### Task input

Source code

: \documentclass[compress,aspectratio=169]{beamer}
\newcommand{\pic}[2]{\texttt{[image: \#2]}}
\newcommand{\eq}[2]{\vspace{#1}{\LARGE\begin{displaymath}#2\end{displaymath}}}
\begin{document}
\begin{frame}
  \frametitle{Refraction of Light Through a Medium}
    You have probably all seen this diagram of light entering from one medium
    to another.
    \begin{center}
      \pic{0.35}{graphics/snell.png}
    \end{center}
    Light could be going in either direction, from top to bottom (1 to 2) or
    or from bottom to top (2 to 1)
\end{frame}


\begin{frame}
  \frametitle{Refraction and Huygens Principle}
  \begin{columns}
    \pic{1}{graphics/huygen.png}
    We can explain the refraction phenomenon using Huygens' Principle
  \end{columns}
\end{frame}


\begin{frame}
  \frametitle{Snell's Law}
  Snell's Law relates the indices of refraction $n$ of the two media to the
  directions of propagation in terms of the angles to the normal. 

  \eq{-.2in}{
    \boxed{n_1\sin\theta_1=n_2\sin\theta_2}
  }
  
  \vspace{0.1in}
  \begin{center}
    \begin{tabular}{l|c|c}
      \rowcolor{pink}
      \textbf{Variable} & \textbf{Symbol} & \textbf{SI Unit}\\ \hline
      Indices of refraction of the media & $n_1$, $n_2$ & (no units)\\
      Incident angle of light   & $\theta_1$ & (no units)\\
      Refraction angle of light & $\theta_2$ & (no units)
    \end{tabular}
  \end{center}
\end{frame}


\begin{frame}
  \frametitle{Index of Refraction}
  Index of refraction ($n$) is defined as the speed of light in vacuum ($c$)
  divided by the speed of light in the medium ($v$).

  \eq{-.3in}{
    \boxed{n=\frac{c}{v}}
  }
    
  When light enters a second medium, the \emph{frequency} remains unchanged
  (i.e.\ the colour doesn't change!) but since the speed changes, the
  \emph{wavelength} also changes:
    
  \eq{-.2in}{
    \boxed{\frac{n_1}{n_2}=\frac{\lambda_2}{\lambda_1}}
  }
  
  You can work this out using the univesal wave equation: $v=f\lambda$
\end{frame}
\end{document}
* * *
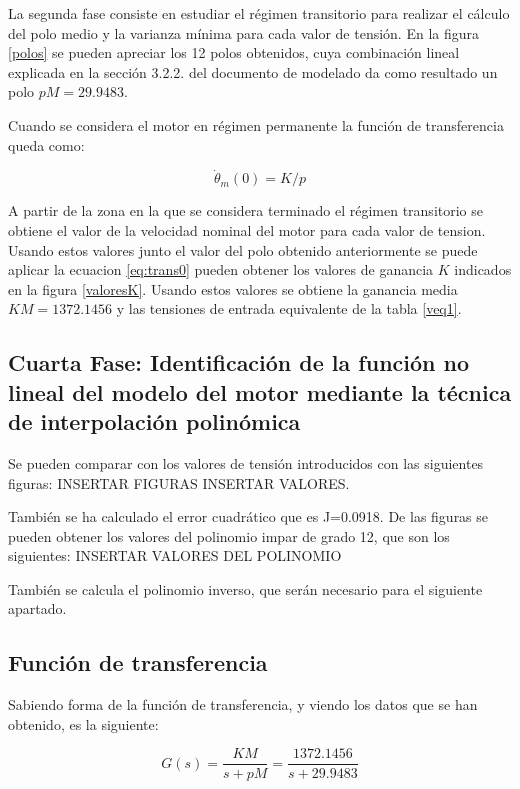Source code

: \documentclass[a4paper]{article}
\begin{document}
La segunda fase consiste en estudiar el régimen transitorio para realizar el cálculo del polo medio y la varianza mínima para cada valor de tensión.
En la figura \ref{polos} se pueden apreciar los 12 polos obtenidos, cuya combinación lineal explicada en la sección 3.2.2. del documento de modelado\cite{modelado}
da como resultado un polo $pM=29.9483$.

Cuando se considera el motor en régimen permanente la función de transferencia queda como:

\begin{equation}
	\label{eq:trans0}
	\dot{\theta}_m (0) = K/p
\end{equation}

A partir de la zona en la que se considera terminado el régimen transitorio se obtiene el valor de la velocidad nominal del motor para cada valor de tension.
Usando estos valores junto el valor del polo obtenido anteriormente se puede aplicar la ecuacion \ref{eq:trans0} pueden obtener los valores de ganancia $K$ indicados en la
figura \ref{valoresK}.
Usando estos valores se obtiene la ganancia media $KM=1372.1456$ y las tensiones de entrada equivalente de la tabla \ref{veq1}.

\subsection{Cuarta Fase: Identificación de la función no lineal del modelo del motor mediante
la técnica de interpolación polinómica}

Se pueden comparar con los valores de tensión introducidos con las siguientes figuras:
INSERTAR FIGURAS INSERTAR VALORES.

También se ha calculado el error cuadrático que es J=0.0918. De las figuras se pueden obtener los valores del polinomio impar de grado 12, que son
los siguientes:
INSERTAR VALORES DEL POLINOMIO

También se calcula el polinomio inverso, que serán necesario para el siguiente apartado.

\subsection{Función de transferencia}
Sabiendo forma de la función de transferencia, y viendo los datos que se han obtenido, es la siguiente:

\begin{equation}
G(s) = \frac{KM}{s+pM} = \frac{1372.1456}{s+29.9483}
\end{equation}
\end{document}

### Task instructions
Gather all lines of the records that include the word "subsection".

### Finished exercise
\subsection{Cuarta Fase: Identificación de la función no lineal del modelo del motor mediante
\subsection{Función de transferencia}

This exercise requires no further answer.